Flora Growth Corp (NASDAQ: FLGC) happens to be a party to a non-binding Letter of Intent (“LOI”) with Avaria. It is a collaboration focused on forming a joint venture that will avail the KaLaya brand to the LATAM distribution network. Analysts project that the award-winning product will receive an outstanding reception, as was the case in Canada.
Merchan speaks out
The President and CEO of Flora Growth, Luis Merchan, opines, “Moving forward, Flora Lab will work with the Avaria team to produce CBD-infused versions of KaLaya products for distribution across LATAM as well as export into the United States. Given CBD’s association with wellness, KaLaya’s established formulation, and Flora Growth’s low-cost high-quality cannabis, this is a natural partnership we are excited to bring globally.”
The unique aspects of the Kalaya brand
Avaria’s KaLaya pain cream brand continues to re-affirm its place as one of the most successful products available in the markets. For instance, it witnessed three consecutive years of triple-digit growth, a success that became possible through the company’s outstanding commerce channels. In addition, reports indicate how the product continues to grow in popularity, garnering many industry awards and consumer praise.

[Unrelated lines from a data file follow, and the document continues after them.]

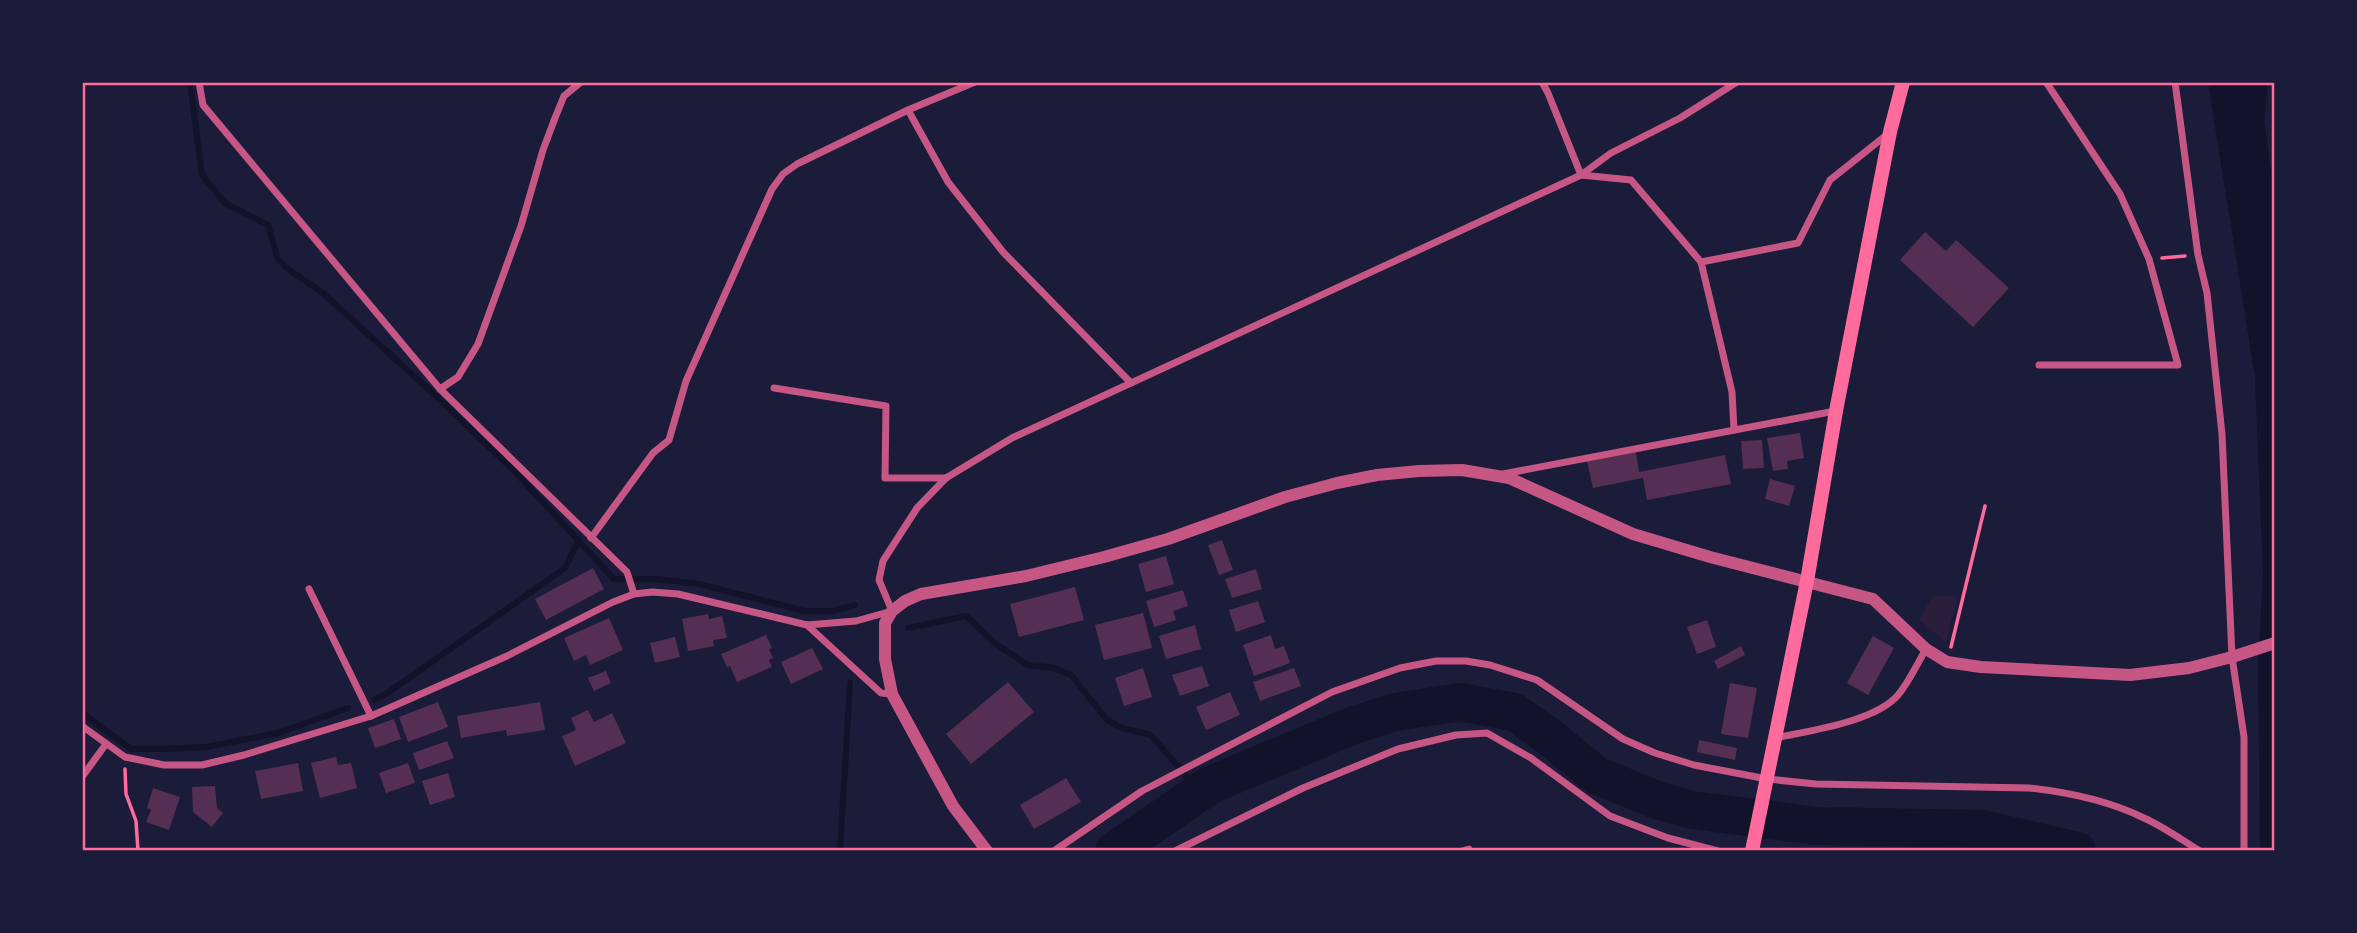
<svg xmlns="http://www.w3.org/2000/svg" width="2357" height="933" viewBox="0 0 2357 933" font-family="'Asap Condensed',sans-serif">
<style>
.green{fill:#2a1e3b}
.water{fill:#12122b}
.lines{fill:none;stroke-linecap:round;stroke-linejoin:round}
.stream{stroke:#12122b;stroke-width:6}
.river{stroke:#12122b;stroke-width:38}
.building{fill:#542f53}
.path{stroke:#ff6b9d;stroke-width:3.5}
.minor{stroke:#c65784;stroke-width:7}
.tertiary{stroke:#c65784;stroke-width:12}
.secondary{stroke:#ff6b9d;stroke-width:14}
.neatline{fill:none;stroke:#ff6b9d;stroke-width:2.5}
</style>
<rect width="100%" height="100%" fill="#1b1b3a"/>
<path class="green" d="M 1933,595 L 1957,597 L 1946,642 L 1919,620 Z"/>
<path class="water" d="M 2208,82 L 2268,82 L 2264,121 L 2275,198 L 2275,851 L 2260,851 L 2258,662 L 2263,574 L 2255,377 Z"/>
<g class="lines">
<g class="stream">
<path d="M 190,82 L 202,175 L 225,203 L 268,225 L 277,257 L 285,267 L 323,293 L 438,398 L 515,472 L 614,579 L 657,579 L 699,584 L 805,611 L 833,611 L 855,605"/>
<path d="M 908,628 L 966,616 L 996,644 L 1028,665 L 1054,668 L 1071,675 L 1107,720 L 1122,728 L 1151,735 L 1200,792"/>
<path d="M 374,700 L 389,692 L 565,568 L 579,540"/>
<path d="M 82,713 L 131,749 L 163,749 L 206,747 L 278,733 L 348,708"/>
<path d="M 840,851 L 850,683"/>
</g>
<path class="river" d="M 1114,851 L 1210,785 L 1354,725 L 1395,712 L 1460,702 L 1514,712 L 1547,735 L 1596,775 L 1654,799 L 1692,810 L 1817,826 L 1983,829 L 2077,851"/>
</g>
<g class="building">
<path d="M 1925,232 L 1946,251 L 1956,240 L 2009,288 L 1973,327 L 1900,260 Z"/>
<path d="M 1800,433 L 1804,458 L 1787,461 L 1788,469 L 1773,471 L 1767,438 Z"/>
<path d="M 1762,440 L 1764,468 L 1743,469 L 1741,441 Z"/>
<path d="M 1636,452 L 1639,472 L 1725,455 L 1731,484 L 1647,500 L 1643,478 L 1593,488 L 1587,461 Z"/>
<path d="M 1770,479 L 1795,486 L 1789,506 L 1765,499 Z"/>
<path d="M 1222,540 L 1233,570 L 1219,575 L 1208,545 Z"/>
<path d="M 1166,556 L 1174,584 L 1146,592 L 1138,564 Z"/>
<path d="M 593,568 L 604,589 L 546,620 L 535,599 Z"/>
<path d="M 1256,569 L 1262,589 L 1232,598 L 1225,579 Z"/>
<path d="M 1075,587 L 1084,620 L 1019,637 L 1010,604 Z"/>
<path d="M 1183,590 L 1188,606 L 1173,611 L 1176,620 L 1154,627 L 1146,601 Z"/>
<path d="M 1258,601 L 1265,622 L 1236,632 L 1229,610 Z"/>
<path d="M 1143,613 L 1152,648 L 1104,660 L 1095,625 Z"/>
<path d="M 708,614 L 709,619 L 722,616 L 727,638 L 713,640 L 714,646 L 688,651 L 682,619 Z"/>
<path d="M 609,618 L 623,650 L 590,665 L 586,655 L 574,661 L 564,638 Z"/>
<path d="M 1707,620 L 1716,647 L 1697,654 L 1687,627 Z"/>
<path d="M 1195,625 L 1201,649 L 1166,659 L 1159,636 Z"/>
<path d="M 766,635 L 772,648 L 769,649 L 773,658 L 769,660 L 772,667 L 737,682 L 730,666 L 727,667 L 721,654 Z"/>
<path d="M 1271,635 L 1275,649 L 1284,646 L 1290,663 L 1254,676 L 1243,645 Z"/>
<path d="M 1873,636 L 1894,648 L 1868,695 L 1847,683 Z"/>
<path d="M 675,637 L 680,657 L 655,663 L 650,643 Z"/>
<path d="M 1741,646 L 1745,655 L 1718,669 L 1714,661 Z"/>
<path d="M 812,648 L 823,669 L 791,684 L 781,662 Z"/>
<path d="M 1202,666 L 1209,686 L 1180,696 L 1172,675 Z"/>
<path d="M 1143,668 L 1152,697 L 1124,706 L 1115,678 Z"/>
<path d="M 1294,668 L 1301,686 L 1260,701 L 1253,682 Z"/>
<path d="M 606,671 L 611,683 L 594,691 L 588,678 Z"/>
<path d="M 1008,682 L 1034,712 L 971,764 L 946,734 Z"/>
<path d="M 1730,683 L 1757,688 L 1748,738 L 1721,734 Z"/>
<path d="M 1230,692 L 1240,715 L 1206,730 L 1196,707 Z"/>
<path d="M 438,702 L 448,727 L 408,742 L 399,717 Z"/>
<path d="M 540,702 L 545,730 L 507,736 L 506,730 L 461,738 L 457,716 Z"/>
<path d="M 588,710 L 594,722 L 612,713 L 626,743 L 575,766 L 562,736 L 576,730 L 571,718 Z"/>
<path d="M 394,719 L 401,739 L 375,748 L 368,728 Z"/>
<path d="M 1699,740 L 1737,748 L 1735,760 L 1697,752 Z"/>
<path d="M 447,741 L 454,758 L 419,770 L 413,753 Z"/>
<path d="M 336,757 L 338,765 L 351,763 L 357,788 L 320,798 L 311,763 Z"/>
<path d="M 298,763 L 303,791 L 261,799 L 255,771 Z"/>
<path d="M 408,763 L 415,783 L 386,793 L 379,773 Z"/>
<path d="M 448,773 L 455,797 L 430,805 L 422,781 Z"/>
<path d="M 1066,778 L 1081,802 L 1034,829 L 1020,805 Z"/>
<path d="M 215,786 L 217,808 L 223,813 L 212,827 L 193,812 L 192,787 Z"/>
<path d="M 153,788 L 180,797 L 169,830 L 146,822 L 151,810 L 147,808 Z"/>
</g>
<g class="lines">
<g class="path">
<path d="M 2162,258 L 2185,256"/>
<path d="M 1951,647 L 1985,506"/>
<path d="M 125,769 L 126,794 L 136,821 L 138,851"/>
</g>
<g class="minor">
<path d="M 199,82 L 203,105 L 440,389 L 627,572 L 634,594"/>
<path d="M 1542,82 L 1548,93 L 1581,175 L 1631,180 L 1701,262 L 1732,392 L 1734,430"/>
<path d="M 2175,82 L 2198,255 L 2207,293 L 2222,434 L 2232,657 L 2244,737 L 2244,851"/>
<path d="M 908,110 L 948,182 L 1003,252 L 1131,383"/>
<path d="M 1701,262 L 1798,243 L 1830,180 L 1889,133"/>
<path d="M 2039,365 L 2178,365 L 2149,259 L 2120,194 L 2046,82"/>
<path d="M 774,388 L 886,406 L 885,478 L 946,478"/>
<path d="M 440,389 L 458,377 L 478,344 L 521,226 L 543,150 L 555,118 L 564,96 L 581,82"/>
<path d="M 1503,474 L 1835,411"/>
<path d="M 591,538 L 653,453 L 669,440 L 686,381 L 772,189 L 783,174 L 797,164 L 908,110 L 975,82"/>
<path d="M 309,589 L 371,716"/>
<path d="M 807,625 L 881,693 L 892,694"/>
<path d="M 82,726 L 125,757 L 164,765 L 202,765 L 244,755 L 371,716 L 507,656 L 613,602 L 634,594 L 652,592 L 678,594 L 807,625 L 856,621 L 892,611 L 879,580 L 883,561 L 917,508 L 946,478 L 1012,438 L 1581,175 L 1611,153 L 1680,118 L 1737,82"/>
<path d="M 1775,738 C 1808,731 1875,722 1898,695 C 1909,682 1917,664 1926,649"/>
<path d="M 82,777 L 106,744"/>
<path d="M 1054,851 L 1142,791 L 1332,692 L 1400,668 L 1436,661 L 1466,661 L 1490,665 L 1537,680 L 1623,739 L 1655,753 L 1694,765 L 1767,779 L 1816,784 L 2029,788 C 2067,792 2109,801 2144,818 C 2164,827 2182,840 2200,851"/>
<path d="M 1175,851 L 1303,788 L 1398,749 L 1456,735 L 1487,733 L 1531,758 L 1610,816 L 1668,838 L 1718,851"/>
<path d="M 1462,851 L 1469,849"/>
</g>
<path class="tertiary" d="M 987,851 L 953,806 L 892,694 L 885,659 L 885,623 L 892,611 L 905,601 L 921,594 L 1026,576 L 1104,557 L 1168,539 L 1285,497 L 1337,483 L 1377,475 L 1419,471 L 1462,470 L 1509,478 L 1633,534 L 1710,557 L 1873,599 L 1926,649 L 1947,662 L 1981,667 L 2130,675 L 2189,668 L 2232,657 L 2275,643"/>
<path class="secondary" d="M 1752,851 L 1807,581 L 1836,411 L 1890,132 L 1903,82"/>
</g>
<rect width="2357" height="933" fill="none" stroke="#1b1b3a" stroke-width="168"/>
<rect x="84" y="84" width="2189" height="765" class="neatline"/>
</svg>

One of its most revered awards happened to be TSC’s (The Shopping Channel) #1 2020 Wellness Brand.
The product garnered 4.5+ Stars across 1,500+ reviews on A mazon.ca’s Consumer Choice for topical pain relief products.
Flora Growth asserts that it knows its role in the joint venture, and that will be the KaLaya products’ management, registration, distribution, and sales. Some of the main areas of focus will include Mexico, Colombia, and other LATAM countries.
Avaria says it will play its role of supplying the finished product and remains open to the terms of conditions of the deal. The two will share the profits emanating from the sale of the KaLaya products equally.